Gracious speech. Man. Tough one sometimes.
This verse was right on time for me this morning…see, I have had a week of “growing pains” in this area…well, my whole life perhaps!! My thoughts today are that you can have the best intentions on who you want to be, how you want to treat and talk to others, and when things are easy you can be that person. But how about when things aren’t so easy? How about when you are frustrated with behavior around you or don’t feel good physically? Somewhere along the way I have heard this little phrase: “when you are squeezed is when you find out what’s on the inside.” My thought is that you can intend to be a kind, patient, loving person but you won’t know if you really are until you are tested. I can aim to have gracious speech but only what is truly in my heart will come out of my mouth in “the squeeze.” If I don’t have grace flowing in my heart for people it will not come out of my mouth when I am frustrated with them.
This is why I chose the name “Mixed Motives” for my little blog…all that matters in anything we do or say is what is truly in our hearts. Even with starting a blog, I knew that I would “fight” against impure motives…wanting approval for what I write…a chance to feel good about myself. But here is the truth–it always has to be about love. Not human love…our capacity for love is quite shallow, really. Sure, we pull together for catastrophe and tragedy but in the small ways…the ways that reveal who we truly are…we cannot love and live in grace on our own. Human nature is to look out for ourselves, defend and prove ourselves…fight for our rights and what is fair. The hardest lesson of my almost 34 years so far has been that God’s love is not about what is fair. He will take your mess and heal you, help you and give you what you don’t deserve. Jesus, God Himself in the flesh of a man, took on every burden of rebellion in death though He had not spoken one wrong word. I am so thankful for that and it has worked really well for me! What has been so hard is in turn, in my every day life, realizing my part is to love others with that same “crazy love.” My first instinct is to react to injustice and wrong behavior in the terms of consequence…but for me these last few months have been an eye-opening lesson in extravagant grace…from me to others.

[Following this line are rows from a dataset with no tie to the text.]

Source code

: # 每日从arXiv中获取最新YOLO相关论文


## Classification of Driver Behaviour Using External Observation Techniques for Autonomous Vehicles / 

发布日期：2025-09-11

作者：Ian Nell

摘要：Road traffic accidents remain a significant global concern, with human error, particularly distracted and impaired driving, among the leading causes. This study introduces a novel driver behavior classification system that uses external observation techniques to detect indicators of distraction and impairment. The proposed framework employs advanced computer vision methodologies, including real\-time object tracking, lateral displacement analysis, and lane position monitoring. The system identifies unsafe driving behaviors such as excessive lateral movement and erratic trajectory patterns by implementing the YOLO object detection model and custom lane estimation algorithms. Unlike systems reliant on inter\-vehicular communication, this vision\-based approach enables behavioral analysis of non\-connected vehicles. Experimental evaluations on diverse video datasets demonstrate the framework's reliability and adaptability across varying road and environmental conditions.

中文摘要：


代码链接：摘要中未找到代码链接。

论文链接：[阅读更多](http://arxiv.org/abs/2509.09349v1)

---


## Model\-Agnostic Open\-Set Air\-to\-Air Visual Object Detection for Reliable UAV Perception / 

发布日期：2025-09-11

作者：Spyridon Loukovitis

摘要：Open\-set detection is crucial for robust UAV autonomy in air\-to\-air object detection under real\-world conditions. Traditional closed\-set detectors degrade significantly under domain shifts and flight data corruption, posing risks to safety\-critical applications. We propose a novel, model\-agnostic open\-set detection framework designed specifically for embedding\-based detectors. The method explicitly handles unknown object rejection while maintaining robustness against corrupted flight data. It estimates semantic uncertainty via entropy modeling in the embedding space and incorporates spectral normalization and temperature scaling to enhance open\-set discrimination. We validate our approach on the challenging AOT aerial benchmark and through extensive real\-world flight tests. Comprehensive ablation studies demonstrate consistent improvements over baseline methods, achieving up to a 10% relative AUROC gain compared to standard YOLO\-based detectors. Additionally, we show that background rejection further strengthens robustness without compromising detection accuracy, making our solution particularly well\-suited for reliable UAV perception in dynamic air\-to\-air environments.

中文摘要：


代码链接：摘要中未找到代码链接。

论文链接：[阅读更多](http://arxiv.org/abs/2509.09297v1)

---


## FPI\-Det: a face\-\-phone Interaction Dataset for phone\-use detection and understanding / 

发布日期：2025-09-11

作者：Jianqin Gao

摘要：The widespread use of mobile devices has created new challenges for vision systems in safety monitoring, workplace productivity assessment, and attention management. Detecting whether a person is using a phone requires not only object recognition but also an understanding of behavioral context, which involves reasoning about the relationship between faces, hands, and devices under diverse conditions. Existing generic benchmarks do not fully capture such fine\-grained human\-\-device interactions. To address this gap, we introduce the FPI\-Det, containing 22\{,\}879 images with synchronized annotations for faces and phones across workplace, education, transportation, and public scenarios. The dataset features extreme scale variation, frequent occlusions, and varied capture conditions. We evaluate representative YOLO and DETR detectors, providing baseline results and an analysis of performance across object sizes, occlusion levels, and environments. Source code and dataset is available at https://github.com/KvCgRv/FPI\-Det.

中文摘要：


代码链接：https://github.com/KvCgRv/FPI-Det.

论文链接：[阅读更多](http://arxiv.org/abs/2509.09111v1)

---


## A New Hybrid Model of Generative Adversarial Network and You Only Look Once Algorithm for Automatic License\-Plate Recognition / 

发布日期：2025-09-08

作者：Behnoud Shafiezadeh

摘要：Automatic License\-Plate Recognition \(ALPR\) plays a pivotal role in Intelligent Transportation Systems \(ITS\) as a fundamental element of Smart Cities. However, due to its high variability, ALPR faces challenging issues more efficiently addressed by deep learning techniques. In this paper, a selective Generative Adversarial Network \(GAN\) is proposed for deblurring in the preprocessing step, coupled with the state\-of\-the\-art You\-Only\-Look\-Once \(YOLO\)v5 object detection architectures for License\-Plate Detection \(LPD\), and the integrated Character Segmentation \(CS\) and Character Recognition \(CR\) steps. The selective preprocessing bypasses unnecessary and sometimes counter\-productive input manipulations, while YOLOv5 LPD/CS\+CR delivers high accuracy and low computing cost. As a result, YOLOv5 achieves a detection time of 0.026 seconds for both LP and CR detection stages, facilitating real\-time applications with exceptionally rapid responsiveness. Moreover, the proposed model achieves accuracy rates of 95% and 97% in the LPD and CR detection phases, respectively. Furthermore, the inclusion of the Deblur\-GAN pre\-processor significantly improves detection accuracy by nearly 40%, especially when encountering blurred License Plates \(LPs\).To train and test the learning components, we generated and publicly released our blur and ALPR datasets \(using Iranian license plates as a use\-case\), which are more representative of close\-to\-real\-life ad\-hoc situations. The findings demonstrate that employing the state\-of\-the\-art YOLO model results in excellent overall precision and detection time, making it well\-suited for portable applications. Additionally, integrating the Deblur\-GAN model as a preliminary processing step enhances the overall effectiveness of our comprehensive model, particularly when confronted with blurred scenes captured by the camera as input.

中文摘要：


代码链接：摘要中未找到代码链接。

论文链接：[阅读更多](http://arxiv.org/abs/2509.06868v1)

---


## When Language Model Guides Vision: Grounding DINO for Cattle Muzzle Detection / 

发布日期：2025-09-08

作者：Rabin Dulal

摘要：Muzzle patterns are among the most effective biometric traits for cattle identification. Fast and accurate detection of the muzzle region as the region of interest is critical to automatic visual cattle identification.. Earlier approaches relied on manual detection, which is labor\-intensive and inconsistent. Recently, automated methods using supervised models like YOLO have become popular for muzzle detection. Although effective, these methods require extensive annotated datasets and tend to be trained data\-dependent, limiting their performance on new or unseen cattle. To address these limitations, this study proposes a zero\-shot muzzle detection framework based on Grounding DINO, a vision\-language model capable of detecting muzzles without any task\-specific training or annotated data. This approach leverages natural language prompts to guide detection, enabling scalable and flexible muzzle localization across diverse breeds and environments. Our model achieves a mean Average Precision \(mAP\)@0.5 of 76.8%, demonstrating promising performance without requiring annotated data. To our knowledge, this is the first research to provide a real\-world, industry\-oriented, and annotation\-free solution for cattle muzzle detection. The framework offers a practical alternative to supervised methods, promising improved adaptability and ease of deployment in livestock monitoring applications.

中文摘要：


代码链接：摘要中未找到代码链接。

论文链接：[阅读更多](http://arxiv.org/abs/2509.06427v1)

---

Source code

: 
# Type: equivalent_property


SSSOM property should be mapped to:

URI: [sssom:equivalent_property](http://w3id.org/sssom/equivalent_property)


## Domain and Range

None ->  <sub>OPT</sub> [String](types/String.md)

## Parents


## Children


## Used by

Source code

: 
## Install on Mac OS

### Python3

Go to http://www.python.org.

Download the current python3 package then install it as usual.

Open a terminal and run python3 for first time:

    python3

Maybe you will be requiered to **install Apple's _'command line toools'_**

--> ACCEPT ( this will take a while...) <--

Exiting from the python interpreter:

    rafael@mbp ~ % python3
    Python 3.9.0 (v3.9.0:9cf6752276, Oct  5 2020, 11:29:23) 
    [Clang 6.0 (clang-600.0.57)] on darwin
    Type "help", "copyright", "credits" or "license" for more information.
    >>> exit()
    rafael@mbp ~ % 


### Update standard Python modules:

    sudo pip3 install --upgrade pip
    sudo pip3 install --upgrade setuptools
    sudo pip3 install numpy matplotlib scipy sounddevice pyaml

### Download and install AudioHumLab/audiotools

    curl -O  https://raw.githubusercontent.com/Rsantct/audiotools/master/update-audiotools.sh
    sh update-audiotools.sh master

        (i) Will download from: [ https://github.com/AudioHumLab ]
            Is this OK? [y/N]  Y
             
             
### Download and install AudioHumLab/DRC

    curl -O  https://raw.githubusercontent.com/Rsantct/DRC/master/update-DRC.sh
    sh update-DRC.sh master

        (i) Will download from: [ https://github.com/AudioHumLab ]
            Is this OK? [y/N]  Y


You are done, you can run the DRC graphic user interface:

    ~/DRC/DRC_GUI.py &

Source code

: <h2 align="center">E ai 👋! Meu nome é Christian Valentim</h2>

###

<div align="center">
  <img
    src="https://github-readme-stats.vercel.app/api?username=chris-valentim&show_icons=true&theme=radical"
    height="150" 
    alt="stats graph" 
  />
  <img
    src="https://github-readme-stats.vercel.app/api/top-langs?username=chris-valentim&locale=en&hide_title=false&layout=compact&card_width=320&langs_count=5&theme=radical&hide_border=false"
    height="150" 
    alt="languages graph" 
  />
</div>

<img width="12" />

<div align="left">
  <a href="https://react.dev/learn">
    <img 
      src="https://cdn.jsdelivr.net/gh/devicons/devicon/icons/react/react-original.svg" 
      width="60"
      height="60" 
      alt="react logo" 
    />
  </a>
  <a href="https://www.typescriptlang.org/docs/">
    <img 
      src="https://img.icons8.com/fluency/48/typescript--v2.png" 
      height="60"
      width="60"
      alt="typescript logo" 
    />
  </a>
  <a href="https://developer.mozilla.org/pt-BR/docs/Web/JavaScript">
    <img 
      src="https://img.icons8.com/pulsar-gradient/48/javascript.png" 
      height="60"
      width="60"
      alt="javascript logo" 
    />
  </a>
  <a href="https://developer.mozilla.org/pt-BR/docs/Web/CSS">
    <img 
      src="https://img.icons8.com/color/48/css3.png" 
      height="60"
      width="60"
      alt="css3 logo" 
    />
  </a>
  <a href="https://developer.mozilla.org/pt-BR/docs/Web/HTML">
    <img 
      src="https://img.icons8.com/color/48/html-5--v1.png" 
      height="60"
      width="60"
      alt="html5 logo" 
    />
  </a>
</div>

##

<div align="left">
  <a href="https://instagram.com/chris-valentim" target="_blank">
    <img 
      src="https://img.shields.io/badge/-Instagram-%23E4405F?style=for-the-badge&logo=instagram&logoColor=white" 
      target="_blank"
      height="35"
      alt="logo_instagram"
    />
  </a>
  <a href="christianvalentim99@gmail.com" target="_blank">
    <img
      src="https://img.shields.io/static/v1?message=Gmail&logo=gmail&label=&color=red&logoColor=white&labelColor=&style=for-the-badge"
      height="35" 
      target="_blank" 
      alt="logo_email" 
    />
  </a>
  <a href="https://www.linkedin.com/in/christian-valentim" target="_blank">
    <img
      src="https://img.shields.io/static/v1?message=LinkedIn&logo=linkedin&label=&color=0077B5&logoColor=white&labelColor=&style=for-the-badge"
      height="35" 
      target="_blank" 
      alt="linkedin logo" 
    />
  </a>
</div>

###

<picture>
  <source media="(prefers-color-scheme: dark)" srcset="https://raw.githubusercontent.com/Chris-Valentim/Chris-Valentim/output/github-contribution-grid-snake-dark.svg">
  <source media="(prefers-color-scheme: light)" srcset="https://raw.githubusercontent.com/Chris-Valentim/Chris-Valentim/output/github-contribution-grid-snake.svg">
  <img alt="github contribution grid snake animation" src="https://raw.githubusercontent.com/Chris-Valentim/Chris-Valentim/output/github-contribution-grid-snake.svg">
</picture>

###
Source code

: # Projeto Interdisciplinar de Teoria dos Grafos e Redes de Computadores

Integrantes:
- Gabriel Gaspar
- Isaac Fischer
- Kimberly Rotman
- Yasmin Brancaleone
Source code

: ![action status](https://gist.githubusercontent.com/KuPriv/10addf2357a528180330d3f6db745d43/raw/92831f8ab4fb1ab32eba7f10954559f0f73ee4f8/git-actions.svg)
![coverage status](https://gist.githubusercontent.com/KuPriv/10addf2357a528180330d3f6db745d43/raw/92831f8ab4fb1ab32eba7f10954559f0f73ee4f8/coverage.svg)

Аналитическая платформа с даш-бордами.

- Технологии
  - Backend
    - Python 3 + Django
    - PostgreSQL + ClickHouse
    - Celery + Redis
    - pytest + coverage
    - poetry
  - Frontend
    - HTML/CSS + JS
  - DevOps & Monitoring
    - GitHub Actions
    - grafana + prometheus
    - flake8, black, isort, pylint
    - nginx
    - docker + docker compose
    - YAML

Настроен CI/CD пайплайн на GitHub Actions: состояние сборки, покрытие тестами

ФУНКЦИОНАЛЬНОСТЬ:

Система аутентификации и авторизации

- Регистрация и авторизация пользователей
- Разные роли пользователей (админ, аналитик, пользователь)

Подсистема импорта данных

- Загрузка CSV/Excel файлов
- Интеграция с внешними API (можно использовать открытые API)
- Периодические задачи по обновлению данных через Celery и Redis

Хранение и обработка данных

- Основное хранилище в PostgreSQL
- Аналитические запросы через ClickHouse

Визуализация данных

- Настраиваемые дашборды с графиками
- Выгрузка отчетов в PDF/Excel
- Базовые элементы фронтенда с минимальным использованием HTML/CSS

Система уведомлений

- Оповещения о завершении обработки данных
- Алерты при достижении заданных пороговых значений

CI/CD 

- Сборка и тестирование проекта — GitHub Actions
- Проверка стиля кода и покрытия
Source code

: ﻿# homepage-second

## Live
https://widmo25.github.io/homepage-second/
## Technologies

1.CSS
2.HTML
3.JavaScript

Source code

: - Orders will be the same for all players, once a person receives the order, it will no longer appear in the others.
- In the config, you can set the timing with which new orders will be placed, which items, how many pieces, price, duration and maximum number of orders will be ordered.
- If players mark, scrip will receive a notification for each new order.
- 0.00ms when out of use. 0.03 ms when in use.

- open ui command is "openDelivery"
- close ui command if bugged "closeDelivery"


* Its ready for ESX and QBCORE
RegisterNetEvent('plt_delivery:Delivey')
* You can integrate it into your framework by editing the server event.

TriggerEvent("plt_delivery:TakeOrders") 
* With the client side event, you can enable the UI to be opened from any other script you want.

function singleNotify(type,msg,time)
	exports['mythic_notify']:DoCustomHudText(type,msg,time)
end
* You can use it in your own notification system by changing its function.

It is like chewing nails sometimes and I certainly don’t always get it right (like this past week!) but I am seeing what ridiculous grace does for people. This unexpected show of God’s love that has absolutely nothing to do with what is fair or what we deserve. To me, this is the great crossroad of Christianity…will I place my rights and what is fair on the altar every day and let it burn…will I give up my “right” to be right, to defend myself, to insist on what I deserve? No, not every day. But on the days I do I sense the possibilities of what He can do though supernatural love and grace flowing through those of us who have received it to those who need it…and the humbling part is that I will always be both…a woman who both needs to receive and give amazing love and grace…so out of my mouth and life can flow what is truly in my heart.